For classification problems, the "Model Insights" tab of the model version will display a confusion matrix of the model results across training, validation, and test datasets.
Confusion matrices are great to identify problems such as when models are not predicting a certain class with enough frequency, often due to class imbalance issues. This can often be remedied via optimizing on a different metric (like F1 or ROCAUC), or by rebalancing your training data.
Actual vs. predictions¶
Regression problems will contain a plot of Actual vs. Predicted and Residuals to help users better ascertain the performance of the model. The Actual vs. Predicted plot would be the identity (y=x) for a perfect model.
With this plot it's easy to start determining if there is a discernible pattern in the predictions. In the case above, for example, we notice that for large actual values, our model is under-predicting. The Residual chart shows the same information, just plotting the error between real and actual instead of the actual values (I.E. the line y=0 would be a perfect model).

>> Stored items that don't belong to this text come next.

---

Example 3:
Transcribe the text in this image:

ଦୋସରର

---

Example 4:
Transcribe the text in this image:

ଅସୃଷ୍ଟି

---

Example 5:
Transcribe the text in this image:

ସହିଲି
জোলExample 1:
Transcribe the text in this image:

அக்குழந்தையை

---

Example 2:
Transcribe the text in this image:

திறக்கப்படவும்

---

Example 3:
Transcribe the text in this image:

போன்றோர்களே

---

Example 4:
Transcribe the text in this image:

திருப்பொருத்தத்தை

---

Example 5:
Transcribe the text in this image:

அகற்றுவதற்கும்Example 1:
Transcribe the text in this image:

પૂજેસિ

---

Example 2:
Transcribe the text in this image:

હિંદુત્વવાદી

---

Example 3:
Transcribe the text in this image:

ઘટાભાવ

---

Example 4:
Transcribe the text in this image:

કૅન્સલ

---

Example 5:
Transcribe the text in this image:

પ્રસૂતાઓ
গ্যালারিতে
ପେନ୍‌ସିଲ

Regression problems will additionally have a plot for Cooke's Distance. Cooke's Distance is an outlier detection method that can be used to help determine if a problem is well-suited for a linear model. The plot show's individual data point's influence on a linear model. If there are a large number of points if it likely that a linear model is not optimal and you may with to whitelist tree-based models.

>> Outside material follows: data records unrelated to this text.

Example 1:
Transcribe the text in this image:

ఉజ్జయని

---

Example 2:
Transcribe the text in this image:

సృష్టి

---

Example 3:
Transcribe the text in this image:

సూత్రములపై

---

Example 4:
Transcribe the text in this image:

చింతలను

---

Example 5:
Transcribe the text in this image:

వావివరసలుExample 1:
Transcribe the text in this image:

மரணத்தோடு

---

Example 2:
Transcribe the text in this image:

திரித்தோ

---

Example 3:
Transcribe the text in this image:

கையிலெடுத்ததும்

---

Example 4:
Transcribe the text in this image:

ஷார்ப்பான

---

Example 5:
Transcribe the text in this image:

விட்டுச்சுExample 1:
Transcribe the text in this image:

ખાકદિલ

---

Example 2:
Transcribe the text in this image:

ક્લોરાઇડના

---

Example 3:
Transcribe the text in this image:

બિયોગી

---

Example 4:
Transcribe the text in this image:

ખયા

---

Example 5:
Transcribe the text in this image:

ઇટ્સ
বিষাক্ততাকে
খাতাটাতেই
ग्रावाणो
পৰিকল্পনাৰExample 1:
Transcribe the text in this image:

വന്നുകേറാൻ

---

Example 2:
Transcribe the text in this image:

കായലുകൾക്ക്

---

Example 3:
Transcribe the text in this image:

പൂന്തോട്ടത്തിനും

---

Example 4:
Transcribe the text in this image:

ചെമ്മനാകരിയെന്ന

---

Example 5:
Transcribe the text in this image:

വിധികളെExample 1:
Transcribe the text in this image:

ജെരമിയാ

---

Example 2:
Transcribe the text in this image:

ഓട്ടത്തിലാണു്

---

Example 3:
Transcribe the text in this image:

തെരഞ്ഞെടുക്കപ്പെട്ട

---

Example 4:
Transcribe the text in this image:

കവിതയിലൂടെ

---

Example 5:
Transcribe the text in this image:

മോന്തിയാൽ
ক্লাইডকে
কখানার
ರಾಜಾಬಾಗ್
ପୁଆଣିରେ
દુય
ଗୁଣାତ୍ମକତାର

Feature importance is one of the most crucial tools to understanding the impact of features on the predictions of a model. Continual performs permutation-based feature importance on the winning experiment. The results are viewable with every model version. The values represent the average amount the performance metric changes as the feature value is permuted. Large value indicate a more important feature. Note that negative values actually indicate that the features are detrimental to the model and should be removed.
Shapley values (global)¶
In addition to the permutation-based feature importance, users can enabled Shapley values for the model. These are disabled by default, but can be enabled via the YAML's training configuration. Shapley values help explain how a feature affects a prediction with regard to its expected value. Shapley values can be calculated for every individual prediction (local), or can be summed to provide general insight into the model (global). If enabled, the Web UI will display a chart for the Shapley values in your "Model Insights" Tab.
Partial dependency plots¶
Continual also produces partial dependence plots to help understand the relationship between predictions and models. Partial Dependence plots plot the value of a feature agains the predicted values. These plots can help you understand the relationship between different features and the predictions themselves. For example, we find in the chart below that having high monthly insurance premium leads to a larger prediction with regard to the lifetime value of a customer. This is hopefully not surprising!